#### PASSAGE SHOWN
This is the final post of 2016. I thank all of you for reading, following along on my adventures and evolution, and keeping in touch. Expect more in 2017. Cheers!

Sunday, December 18, 2016

Discovering Mont Saint-Michel in the fog and my simple life in Cherbourg

17/12 - Activate your imagination.

Imagine walking on a gray, asphalt road surrounded by dense, white fog. On either side of the road (and as far as you can make out) is either ocean water or gray, muddy sand and silt, the result of low tide. You can hear the sound of gentle waves making contact with the supports of the bridge on which you stand. Fifty feet in front of you is totally white. The same can be said of your rear view. 

You keep walking. 

Besides the sound of water and your footsteps...silence.

Eventually, a dim, muddled shape appears in the foggy distance. A few moments later, one can see it's a parked car.

A couple more more steps and another shape materializes in the blanket of white, but this time it's massive. It's actually an imposing stone wall which extends into the fog on the left and the right. There is a gateway in the center of the path, in the shape of a fortress entrance. 


As you approach the entrance, your head tilts backwards in an effort to register the appearance of Mont St. Michel through the fog, including the abbey towering above the rest of the structures.


Mont St. Michel is a tiny commune perched on an island about half a mile out to sea on the south western border of Normandy and Brittany. It seems to be a religious mecca of sorts, as there are several monks who live on the island according to the tour guide. The abbey also extends as far back as the 12th century! 


Because of the walled, isolated character of this commune, I compared it to Gondor in the Lord of the Rings films. And if we had gone on a day that didn't feature dense fog, the views would have been incredible, but I was happy to simply be there. Mont St. Michel is a UNESCO World Heritage Site which survived attacks from the English during the Hundred Years War.

I enjoyed climbing the steps through the lower levels of the village towards the abbey entrance and listening to the tour guide's deep voice reverberate throughout the granite walls of the cathedral and other chambers. It was peaceful.

The lower levels of the commune are made up of restaurants, a couple of hotels, some bars, smaller chapels, museums and gift shops. It's quite a touristy place, and for good reason. It's a great place to simply wander around, up stone steps among a castle-like community and (in our case yesterday) feel as if we're floating in the sky itself.


18/12 - The road trip to Mont St Michel was a great idea, and I'm thankful to have met friends through Couchsurfing here. It's part of the reason I'm content with my life here. 

In my previous post about the trek to Lisbon, I wrote that I have been searching for equilibrium over the past several years. While I know it most likely takes a lifetime of reflection to achieve desired balance, I have noticed I am much more happy in my new French home.
########
_ACTIVITIES:_
1) Decide whether each statement agrees with the Mont Saint-Michel post. Answer yes or no for each, and quote the words from the post that settle it.
(a) The abbey dates back as far as the 12th century.
(b) The visit took place on a clear day with incredible views.
(c) Mont St. Michel survived attacks from the English during the Hundred Years War.
2) According to the Mont Saint-Michel post, how far out to sea is the island that the commune sits on?
The listing that follows comes from a different source than the Mont Saint-Michel post.
#### DATA PROVIDED
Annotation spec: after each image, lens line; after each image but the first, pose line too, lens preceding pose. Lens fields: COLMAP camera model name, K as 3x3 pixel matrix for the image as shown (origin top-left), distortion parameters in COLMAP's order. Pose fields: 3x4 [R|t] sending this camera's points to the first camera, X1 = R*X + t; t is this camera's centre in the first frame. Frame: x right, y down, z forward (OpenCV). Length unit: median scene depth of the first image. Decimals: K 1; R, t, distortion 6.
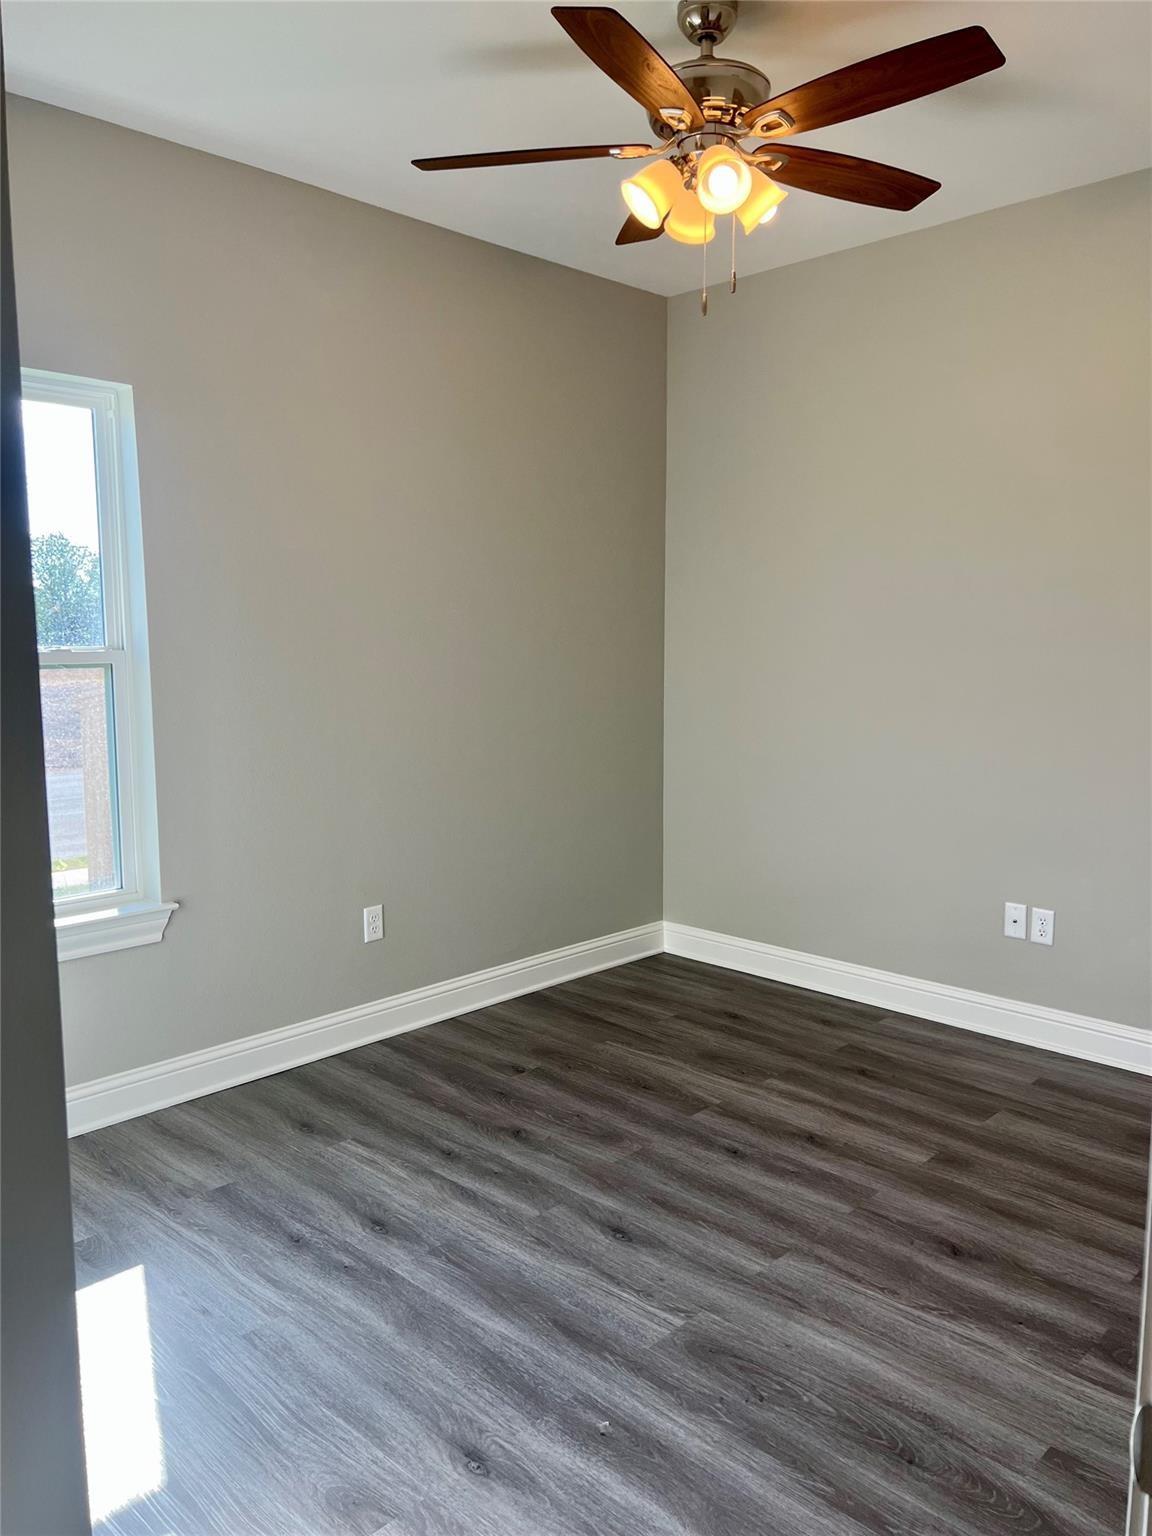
lens RADIAL K [[1150.2, 0, 579.0], [0, 1150.2, 768.0], [0, 0, 1]] dist [0.063285, -0.079385]
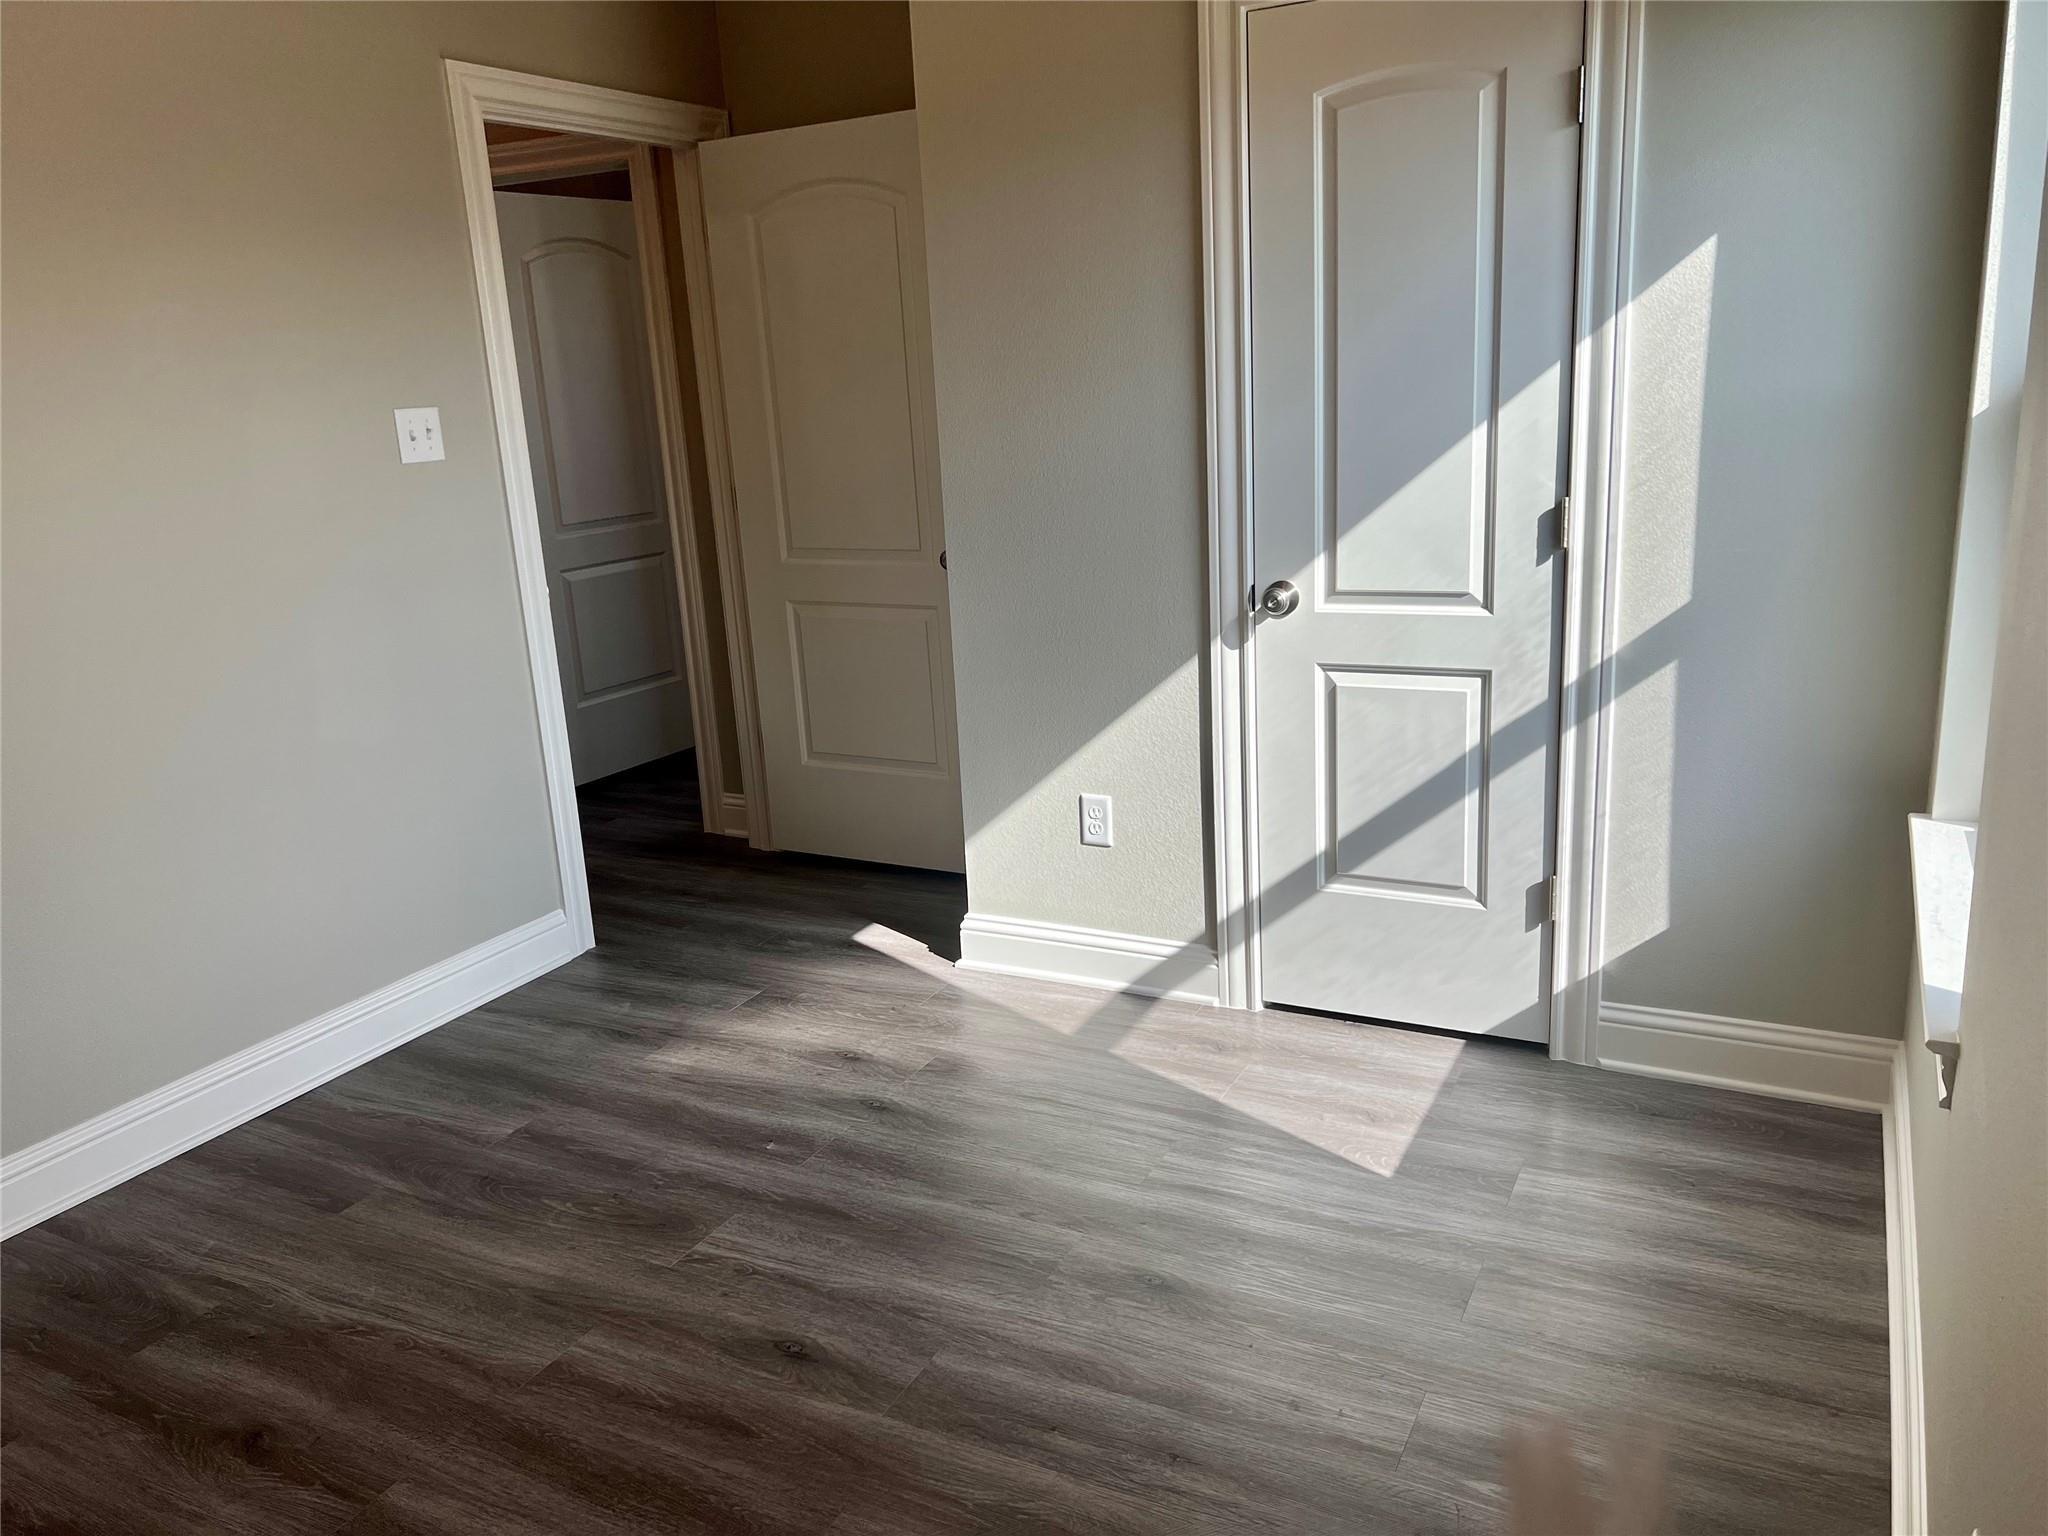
lens RADIAL K [[1533.6, 0, 1021.4], [0, 1533.6, 769.3], [0, 0, 1]] dist [0.063285, -0.079385]
pose [[-0.956250, 0.122914, -0.265479, 0.113536], [0.017304, 0.929632, 0.368083, -0.234193], [0.292040, 0.347385, -0.891087, 1.859748]]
########
_EXERCISE RESPONSES:_
1)
(a) Yes: "The abbey also extends as far back as the 12th century!"
(b) No: "if we had gone on a day that didn't feature dense fog, the views would have been incredible"
(c) Yes: "Mont St. Michel is a UNESCO World Heritage Site which survived attacks from the English during the Hundred Years War."

2) About half a mile.